Gain from mineralising organic fertiliser for farmers: energy for soil microorganisms and release of mineral nutrients for plant nutrition

What we appreciated more for organic fertilisers? Gain of energy and enhancement of the microbial activity of soil or savings that are obtained by the supply of mineral nutrients? Unfortunately, simplified economic opinions cause each superficial evaluator to prefer the gain of mineral nutrients released from organic matter. Such a gain is also easy to calculate. The calculation of the gain from an increased microbial activity of soil is difficult and highly inaccurate. Nevertheless, a good manager will unambiguously prefer such a gain. It is to note that the microbial activity of soil is one of the main pillars of soil productivity, it influences physical properties of soil, air and water content in soil, retention of nutrients in soil for plant nutrition and their losses through elution from soil to groundwater. A biological factor is one of the five main factors of the soil-forming process; without this process the soil would not be a soil, it would be only a parent rock or perhaps a soil-forming substrate or an earth at best.
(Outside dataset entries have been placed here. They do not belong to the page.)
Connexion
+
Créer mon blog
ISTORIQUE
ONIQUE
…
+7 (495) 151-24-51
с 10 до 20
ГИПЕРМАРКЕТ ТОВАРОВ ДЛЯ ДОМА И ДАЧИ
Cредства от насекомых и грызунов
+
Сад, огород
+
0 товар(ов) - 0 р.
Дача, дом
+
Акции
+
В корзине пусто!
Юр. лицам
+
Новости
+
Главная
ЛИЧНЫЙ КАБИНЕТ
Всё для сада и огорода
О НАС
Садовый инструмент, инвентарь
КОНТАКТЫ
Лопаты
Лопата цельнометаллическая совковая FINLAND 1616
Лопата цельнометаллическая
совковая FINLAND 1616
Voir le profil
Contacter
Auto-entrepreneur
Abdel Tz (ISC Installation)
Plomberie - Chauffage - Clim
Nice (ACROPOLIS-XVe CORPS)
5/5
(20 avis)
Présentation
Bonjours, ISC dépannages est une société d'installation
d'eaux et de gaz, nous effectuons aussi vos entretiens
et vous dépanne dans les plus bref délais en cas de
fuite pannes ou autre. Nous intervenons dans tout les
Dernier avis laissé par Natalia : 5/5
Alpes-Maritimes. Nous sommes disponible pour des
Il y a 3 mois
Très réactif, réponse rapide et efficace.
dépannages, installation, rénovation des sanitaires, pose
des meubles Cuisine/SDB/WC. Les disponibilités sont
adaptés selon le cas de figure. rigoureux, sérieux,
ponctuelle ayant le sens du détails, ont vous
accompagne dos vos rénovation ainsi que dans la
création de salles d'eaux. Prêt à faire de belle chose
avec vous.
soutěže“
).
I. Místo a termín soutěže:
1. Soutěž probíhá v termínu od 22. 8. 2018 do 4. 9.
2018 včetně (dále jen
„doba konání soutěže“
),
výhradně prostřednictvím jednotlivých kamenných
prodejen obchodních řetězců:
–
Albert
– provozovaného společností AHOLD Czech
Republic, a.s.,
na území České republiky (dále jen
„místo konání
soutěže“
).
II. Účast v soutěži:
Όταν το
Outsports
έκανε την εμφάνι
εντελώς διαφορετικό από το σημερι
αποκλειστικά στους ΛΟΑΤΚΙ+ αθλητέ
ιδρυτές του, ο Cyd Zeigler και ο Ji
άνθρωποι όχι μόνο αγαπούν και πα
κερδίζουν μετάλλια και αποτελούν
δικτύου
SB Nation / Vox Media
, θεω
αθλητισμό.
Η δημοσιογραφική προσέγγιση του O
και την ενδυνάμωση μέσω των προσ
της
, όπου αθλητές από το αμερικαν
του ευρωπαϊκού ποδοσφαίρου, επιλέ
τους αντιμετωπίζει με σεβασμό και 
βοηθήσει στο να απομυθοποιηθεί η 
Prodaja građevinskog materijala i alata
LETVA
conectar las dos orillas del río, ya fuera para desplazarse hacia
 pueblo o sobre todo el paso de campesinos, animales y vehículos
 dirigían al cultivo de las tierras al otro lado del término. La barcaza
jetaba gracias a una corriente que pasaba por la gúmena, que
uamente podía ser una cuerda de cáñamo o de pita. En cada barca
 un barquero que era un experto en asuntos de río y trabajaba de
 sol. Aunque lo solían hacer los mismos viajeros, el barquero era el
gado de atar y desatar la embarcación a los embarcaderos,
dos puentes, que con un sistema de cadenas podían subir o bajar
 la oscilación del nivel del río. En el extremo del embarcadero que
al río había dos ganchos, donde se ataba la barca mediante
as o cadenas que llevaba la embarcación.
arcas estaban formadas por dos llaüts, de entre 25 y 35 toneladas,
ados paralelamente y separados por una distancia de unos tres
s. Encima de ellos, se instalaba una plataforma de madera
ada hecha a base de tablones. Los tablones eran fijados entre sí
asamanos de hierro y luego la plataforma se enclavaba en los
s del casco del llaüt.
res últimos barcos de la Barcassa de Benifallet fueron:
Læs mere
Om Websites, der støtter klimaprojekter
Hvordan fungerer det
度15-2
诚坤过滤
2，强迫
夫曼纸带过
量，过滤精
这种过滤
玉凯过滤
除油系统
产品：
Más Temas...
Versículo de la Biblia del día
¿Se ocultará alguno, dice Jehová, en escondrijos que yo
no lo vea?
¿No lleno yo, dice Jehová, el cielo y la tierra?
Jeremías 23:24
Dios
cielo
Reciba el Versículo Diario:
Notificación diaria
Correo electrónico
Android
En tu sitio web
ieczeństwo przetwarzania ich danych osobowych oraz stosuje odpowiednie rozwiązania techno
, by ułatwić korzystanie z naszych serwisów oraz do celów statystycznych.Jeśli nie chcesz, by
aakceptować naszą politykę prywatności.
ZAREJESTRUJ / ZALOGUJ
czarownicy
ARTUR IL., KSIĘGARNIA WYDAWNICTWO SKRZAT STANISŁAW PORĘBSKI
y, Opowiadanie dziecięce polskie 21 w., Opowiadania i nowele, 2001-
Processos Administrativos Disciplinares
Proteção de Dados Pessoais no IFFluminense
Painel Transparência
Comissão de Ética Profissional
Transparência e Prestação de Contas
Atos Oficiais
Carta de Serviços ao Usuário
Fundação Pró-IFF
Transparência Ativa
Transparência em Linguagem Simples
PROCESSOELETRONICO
Hence, it is to state that the release of mineral nutrients for their utilisation by plants during mineralisation of organic fertiliser in the soil produces an economically favourable effect but it is not the primary function of organic fertiliser, its only function is the support of microedaphon. The effect of mineral nutrients is replaceable by mineral fertilisers, the energetic effect for the microbial activity of soil is irreplaceable.